Prof. Chidi Oguamanam is the Principal Investigator of The ABS Canada Project. He joined the Faculty of Law (Common Law Section) at the University of Ottawa in July 2011 and is affiliated with the Centre for Law, Technology and Society; the Centre for the Environment and Global Sustainability; and the Centre for Health Law Policy and Ethics. He teaches Contract Law; Intellectual Property and Human Rights; Agricultural Knowledge Systems and the Law; and Biodiversity, Food Security and Suitability. Before his academic career, Oguamanam practised IP and corporate law. He then pursued graduate studies at the University of British Columbia in Vancouver, where he obtained his LLM and PhD degrees in law.
Oguamanam began his academic career as a Fellow of the Canada Institutes of Health Research Program in Health Law and Ethics at Dalhousie University, and later joined the Dalhousie Law Faculty (now the Schulich School of Law) in Halifax. There, he served as the Director of the Law and Technology Institute. Oguamanam is a member of both the Nova Scotia Barristers’ Society and the Nigerian Bar Association, and is affiliated with the law firm Blackfriars LLP in Lagos.
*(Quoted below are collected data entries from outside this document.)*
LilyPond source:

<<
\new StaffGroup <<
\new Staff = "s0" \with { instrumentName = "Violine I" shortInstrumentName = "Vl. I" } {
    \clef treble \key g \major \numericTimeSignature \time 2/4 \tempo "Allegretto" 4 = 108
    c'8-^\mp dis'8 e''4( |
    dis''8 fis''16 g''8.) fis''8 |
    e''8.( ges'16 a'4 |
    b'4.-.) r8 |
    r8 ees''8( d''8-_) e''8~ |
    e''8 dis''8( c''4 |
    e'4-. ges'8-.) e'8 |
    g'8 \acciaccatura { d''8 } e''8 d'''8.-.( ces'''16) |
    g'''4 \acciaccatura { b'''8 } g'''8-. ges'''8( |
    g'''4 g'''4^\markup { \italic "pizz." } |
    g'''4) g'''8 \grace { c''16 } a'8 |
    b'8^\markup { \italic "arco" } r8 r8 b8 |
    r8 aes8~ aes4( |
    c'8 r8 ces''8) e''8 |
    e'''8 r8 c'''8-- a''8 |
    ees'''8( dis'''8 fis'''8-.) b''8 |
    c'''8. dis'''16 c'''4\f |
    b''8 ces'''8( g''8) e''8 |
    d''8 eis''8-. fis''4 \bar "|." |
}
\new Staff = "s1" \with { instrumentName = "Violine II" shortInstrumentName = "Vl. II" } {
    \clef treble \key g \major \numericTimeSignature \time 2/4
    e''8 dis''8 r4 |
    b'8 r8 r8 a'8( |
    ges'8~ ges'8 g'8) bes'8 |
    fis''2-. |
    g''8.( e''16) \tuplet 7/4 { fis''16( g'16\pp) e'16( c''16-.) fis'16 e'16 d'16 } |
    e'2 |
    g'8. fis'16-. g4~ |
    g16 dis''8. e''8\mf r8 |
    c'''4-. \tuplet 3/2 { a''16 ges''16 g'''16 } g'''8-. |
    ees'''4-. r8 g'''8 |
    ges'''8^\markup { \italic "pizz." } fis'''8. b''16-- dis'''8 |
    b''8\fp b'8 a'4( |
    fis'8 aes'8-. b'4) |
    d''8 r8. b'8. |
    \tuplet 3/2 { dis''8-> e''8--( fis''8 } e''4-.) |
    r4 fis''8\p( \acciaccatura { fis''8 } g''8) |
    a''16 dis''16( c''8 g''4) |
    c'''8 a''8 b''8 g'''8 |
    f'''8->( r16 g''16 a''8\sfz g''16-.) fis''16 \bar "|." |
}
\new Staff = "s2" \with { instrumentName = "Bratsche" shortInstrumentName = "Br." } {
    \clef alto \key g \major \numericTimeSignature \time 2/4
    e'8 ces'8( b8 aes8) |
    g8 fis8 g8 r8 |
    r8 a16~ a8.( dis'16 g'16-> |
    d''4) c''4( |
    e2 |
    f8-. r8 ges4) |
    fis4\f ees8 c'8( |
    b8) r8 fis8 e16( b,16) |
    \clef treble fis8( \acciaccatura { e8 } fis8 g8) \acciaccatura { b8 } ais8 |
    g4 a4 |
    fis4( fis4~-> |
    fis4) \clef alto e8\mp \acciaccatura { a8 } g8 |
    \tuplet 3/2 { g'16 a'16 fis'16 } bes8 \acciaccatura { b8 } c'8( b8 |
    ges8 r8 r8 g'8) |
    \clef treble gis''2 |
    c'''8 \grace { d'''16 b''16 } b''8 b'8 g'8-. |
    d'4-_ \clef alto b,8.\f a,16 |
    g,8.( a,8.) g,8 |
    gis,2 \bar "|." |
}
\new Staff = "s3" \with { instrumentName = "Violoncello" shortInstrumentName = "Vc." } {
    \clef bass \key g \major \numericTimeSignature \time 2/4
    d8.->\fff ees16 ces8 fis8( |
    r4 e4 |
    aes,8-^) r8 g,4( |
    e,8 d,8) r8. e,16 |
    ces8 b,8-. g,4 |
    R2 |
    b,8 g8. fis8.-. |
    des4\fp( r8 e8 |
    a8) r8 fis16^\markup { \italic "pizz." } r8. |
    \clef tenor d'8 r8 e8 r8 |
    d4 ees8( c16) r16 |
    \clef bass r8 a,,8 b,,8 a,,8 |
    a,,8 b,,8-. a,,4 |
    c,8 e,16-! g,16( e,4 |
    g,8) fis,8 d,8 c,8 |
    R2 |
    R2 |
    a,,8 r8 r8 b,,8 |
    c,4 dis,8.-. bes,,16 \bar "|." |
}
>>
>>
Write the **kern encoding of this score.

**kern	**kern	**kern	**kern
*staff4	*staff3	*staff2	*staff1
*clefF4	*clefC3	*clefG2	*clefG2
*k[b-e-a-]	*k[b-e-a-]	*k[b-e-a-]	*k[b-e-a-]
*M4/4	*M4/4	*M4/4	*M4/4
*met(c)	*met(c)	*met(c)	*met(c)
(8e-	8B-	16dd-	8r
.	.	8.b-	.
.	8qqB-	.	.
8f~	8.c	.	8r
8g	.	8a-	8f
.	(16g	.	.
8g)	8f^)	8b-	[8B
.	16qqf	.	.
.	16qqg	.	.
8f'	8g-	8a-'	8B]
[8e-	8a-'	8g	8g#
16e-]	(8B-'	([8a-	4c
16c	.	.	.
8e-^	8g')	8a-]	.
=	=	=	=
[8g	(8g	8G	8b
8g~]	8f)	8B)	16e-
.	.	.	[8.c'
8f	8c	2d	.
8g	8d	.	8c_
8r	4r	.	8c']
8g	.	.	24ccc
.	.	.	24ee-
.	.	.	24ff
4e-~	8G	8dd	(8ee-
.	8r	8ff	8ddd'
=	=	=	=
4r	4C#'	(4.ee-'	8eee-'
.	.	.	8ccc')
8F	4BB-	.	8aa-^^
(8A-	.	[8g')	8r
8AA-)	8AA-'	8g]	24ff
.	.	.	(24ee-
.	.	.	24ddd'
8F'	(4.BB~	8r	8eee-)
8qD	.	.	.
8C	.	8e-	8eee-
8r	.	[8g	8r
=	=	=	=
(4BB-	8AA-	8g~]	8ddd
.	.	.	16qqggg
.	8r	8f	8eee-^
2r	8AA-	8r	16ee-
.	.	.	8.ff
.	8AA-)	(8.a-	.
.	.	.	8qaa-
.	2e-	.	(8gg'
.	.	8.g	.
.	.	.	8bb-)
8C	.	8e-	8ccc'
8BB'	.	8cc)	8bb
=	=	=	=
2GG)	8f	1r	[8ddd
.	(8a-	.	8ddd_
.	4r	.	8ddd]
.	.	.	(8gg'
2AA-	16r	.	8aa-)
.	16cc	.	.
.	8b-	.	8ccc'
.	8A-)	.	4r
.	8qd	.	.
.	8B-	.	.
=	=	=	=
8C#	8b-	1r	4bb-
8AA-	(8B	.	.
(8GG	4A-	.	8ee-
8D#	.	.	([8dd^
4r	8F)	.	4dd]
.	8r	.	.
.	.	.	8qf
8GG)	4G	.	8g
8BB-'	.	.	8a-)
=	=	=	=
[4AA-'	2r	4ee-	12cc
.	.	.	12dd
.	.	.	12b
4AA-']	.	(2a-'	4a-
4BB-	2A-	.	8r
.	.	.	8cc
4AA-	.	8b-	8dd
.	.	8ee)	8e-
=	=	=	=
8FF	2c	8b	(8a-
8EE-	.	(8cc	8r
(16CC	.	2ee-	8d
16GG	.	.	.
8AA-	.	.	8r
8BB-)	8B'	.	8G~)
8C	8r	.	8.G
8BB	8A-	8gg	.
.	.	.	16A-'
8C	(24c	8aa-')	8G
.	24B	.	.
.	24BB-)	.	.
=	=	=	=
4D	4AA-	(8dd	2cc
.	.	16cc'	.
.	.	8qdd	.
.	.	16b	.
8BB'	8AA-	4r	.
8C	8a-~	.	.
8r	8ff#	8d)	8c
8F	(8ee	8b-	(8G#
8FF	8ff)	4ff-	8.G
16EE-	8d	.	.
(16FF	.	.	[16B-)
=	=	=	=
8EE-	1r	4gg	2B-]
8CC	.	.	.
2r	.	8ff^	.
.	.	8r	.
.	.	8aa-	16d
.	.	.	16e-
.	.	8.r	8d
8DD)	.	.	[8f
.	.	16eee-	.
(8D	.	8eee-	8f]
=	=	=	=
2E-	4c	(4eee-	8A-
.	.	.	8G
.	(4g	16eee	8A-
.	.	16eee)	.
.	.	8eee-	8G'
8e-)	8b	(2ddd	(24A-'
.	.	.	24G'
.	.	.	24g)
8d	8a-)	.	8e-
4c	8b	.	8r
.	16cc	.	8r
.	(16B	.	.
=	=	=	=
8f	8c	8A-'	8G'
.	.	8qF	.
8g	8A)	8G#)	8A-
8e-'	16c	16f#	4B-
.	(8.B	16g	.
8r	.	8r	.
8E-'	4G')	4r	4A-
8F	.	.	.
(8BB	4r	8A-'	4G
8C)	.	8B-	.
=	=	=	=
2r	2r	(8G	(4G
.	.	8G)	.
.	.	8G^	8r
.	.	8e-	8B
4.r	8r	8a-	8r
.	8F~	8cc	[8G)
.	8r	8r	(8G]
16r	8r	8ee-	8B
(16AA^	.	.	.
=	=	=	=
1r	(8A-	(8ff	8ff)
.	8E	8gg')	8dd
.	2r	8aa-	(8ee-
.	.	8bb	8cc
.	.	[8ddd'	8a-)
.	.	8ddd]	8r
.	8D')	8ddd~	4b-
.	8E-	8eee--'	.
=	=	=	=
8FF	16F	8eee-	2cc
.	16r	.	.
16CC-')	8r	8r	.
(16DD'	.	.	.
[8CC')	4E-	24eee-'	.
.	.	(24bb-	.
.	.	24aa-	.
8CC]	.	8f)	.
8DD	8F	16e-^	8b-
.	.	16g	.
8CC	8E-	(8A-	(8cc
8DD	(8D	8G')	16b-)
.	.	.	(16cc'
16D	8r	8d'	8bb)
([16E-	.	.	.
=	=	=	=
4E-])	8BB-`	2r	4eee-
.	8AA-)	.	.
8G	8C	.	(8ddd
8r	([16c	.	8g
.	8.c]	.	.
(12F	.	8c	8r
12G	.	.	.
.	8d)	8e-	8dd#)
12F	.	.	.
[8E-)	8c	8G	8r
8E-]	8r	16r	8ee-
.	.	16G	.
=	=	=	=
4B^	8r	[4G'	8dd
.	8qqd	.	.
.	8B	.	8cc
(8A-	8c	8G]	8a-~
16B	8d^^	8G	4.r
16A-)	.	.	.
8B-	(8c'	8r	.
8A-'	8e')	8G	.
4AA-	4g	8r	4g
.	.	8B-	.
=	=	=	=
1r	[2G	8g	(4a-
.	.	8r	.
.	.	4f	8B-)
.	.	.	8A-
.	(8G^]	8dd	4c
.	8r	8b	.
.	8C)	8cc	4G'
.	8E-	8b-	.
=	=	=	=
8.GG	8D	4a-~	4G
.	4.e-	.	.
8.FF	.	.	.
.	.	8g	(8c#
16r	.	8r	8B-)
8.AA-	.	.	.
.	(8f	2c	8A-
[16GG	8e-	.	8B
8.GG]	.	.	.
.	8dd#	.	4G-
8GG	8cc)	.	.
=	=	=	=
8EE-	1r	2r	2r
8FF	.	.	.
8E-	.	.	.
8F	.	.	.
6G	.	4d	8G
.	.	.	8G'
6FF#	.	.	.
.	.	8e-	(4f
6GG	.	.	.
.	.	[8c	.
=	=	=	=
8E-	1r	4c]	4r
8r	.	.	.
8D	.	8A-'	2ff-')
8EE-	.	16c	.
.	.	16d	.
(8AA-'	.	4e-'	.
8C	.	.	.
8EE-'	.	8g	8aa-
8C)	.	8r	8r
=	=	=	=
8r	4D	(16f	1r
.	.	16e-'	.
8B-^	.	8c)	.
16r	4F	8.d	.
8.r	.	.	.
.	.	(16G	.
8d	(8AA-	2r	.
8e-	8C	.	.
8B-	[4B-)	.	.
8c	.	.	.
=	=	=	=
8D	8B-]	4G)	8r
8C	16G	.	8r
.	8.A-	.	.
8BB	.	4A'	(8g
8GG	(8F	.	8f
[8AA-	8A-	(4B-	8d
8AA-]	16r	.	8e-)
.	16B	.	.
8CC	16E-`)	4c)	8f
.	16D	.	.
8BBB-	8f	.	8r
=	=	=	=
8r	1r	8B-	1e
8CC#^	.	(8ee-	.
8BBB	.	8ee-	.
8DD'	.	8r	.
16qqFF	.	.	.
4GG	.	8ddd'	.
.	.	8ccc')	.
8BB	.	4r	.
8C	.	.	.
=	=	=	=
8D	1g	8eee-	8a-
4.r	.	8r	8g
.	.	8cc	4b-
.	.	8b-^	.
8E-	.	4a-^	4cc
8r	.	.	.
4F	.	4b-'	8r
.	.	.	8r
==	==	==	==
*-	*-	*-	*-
Oguamanam’s diverse and multidisciplinary research interests include global knowledge governance, IP, and technology law – with an emphasis on biodiversity and biotechnology, including agricultural biotechnology. His research explores the intersections of traditional/indigenous knowledge and Western science in the context of the development discourse and knowledge governance. He has published on diverse topics including international IP lawmaking; globalisation; global governance; digitisation; biotechnology in the context of health and agriculture; food security; traditional medicine; global public health crises; health law and ethics; indigenous peoples; and indigenous knowledge.Â
Oguamanam provides consulting and support services to state and non-state actors, intergovernmental bodies (including United Nations affiliates), and indigenous and local communities (ILCs). In additional to several peer-reviewed articles, he is the author of International Law and Indigenous Knowledge: Intellectual Property, Plant Biodiversity, and Traditional Medicine (University of Toronto Press, 2006), and Intellectual Property in Global Governance: A Development Question (New York: Routledge, 2012) and was an editor of Innovation and Intellectual Property: Collaborative Dynamics in Africa (Cape Town: UCT Press, 2014).